WASHINGTON -- Military service. Bathroom use. Job bias. And now, health care.
The Trump administration is coming under fire for rewriting a federal rule baring discrimination in health care based on "gender identity." Critics say it's another attempt to undercut acceptance for transgender people.
The Health and Human Services Department rule dates to the Obama administration, a time when LGBT people gained political and social recognition. But a federal judge in Texas said the rule went too far by concluding discrimination on the basis of gender identity is a form of sex discrimination, which is forbidden by civil rights laws.
Instead of appealing the judge's injunction, the Trump administration has opted to rewrite the rule, which applies to health care providers and insurers receiving federal funds.
Roger Severino, head of the department's Office for Civil Rights, said the rewrite will address the "reasonableness, necessity and efficacy" of the Obama-era requirement.

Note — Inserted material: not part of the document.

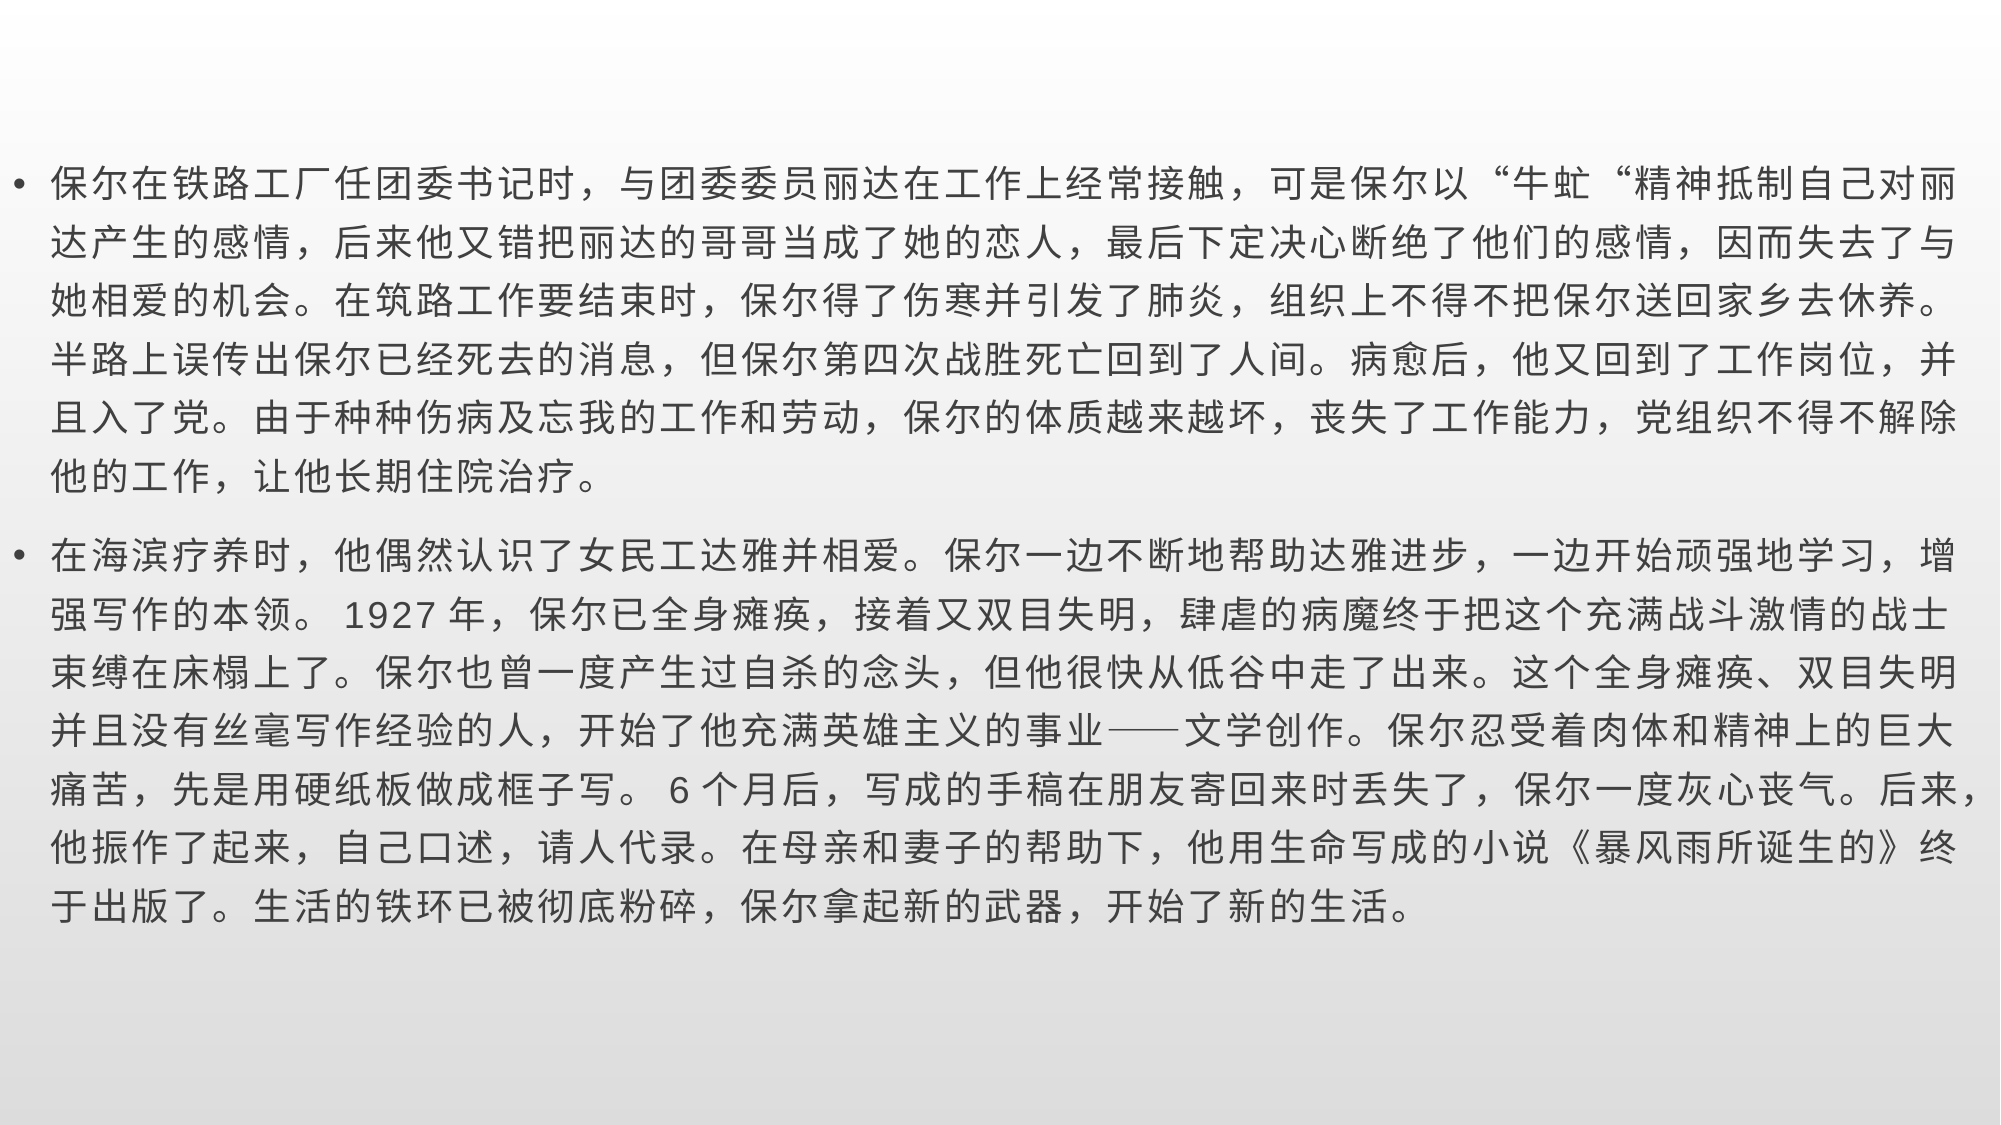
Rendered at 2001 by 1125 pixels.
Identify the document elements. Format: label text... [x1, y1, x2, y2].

list 保尔在铁路工厂任团委书记时，与团委委员丽达在工作上经常接触，可是保尔以“牛虻“精神抵制自己对丽达产生的感情，后来他又错把丽达的哥哥当成了她的恋人，最后下定决心断绝了他们的感情，因而失去了与她相爱的机会。在筑路工作要结束时，保尔得了伤寒并引发了肺炎，组织上不得不把保尔送回家乡去休养。半路上误传出保尔已经死去的消息，但保尔第四次战胜死亡回到了人间。病愈后，他又回到了工作岗位，并且入了党。由于种种伤病及忘我的工作和劳动，保尔的体质越来越坏，丧失了工作能力，党组织不得不解除他的工作，让他长期住院治疗。 在海滨疗养时，他偶然认识了女民工达雅并相爱。保尔一边不断地帮助达雅进步，一边开始顽强地学习，增强写作的本领。1927年，保尔已全身瘫痪，接着又双目失明，肆虐的病魔终于把这个充满战斗激情的战士束缚在床榻上了。保尔也曾一度产生过自杀的念头，但他很快从低谷中走了出来。这个全身瘫痪、双目失明并且没有丝毫写作经验的人，开始了他充满英雄主义的事业——文学创作。保尔忍受着肉体和精神上的巨大痛苦，先是用硬纸板做成框子写。6个月后，写成的手稿在朋友寄回来时丢失了，保尔一度灰心丧气。后来，他振作了起来，自己口述，请人代录。在母亲和妻子的帮助下，他用生命写成的小说《暴风雨所诞生的》终于出版了。生活的铁环已被彻底粉碎，保尔拿起新的武器，开始了新的生活。 [0, 1, 1998, 1124]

He refused to discuss specifics, as the revision is under White House review before its official release.
Groups representing transgender people expect the Obama protections to be gutted and are preparing to take the administration to court.
"The proposed rollback does fit into a pattern of transphobia and anti-LGBT sentiment in this administration," said Omar Gonzalez-Pagan, a lawyer with Lambda Legal, a civil rights organization.
He ran through a checklist: President Donald Trump's call to bar military service by transgender people; Attorney General Jeff Sessions' memo concluding civil rights laws don't protect transgender people from discrimination on the job; the override of Obama-era guidance allowing transgender students to use school bathrooms matching their gender identities.
Social and religious conservatives are one of the administration's most steadfast constituencies, and the White House has been out front championing their causes, including restrictions on abortion and legal protections for health care providers with moral and religious qualms about particular procedures.
Behind the latest health care dispute is a medically recognized condition called "gender dysphoria" -- discomfort or distress caused by a discrepancy between the gender a person identifies as and the gender at birth. Consequences can include severe depression. Treatment can range from sex-reassignment surgery and hormones to people changing their outward appearance by adopting a different hairstyle or clothing.
Under the Obama-era rule, a hospital could be required to perform gender-transition procedures such as hysterectomies if the facility provided that kind of treatment for other medical conditions. The rule was meant to carry out the anti-discrimination section of the Affordable Care Act, which bars sex discrimination in health care but does not use the term "gender identity."
In the Texas case, a Catholic hospital system, several states and a Christian medical association argued the rule went beyond the law as written and would coerce providers to act against their medical judgment and religious beliefs.
That rule "would have forced doctors to perform gender transition procedures on children, even if that would be against their best medical judgment and they believed it would be harmful to the child," said Luke Goodrich, a lawyer with the Becket Fund for Religious Liberty, which is involved in the case.
The American Academy of Pediatrics says for children who have not reached puberty, gender transition does not involve any medical interventions but instead focuses on social changes such as clothing and calling the child by another name.
The Becket Fund responded the Obama administration did not limit the application of its nondiscrimination rule to adults.
UCLA legal scholar Jocelyn Samuels oversaw drafting of the anti-discrimination rule while in the Obama administration and says it reflected established legal precedent transgender people are protected under federal sex discrimination laws. "The case law on whether sex discrimination includes gender identity has been pretty clear for quite a while," Samuels said.
The original rule did not override either the medical judgment or religious beliefs of providers, said Samuels, arguing those are protected by other laws.
The timetable for the Trump administration's proposed changes is uncertain, but the rewrite isn't likely to settle the debate. The transgender controversy could follow the path of other Trump initiatives to the Supreme Court. ACLU attorney Joshua Block said five federal appeals courts have ruled discrimination based on gender identity violates federal laws against sex discrimination.
In Congress, a GOP advocate for transgender rights is urging the administration to re-evaluate. Rep. Ileana Ros-Lehtinen, R-Fla., came to the U.S. from Cuba as a child.
"I fled from a communist regime to come to this land of opportunity and freedom, where if you work hard and are a responsible member of society, you have the ability to get ahead," Ros-Lehtinen said. "That principle should apply to anyone, including transgender Americans. I urge the administration to guide its policies under the premise of freedom, opportunity and equality."
One of Ros-Lehtinen's children is a transgender man.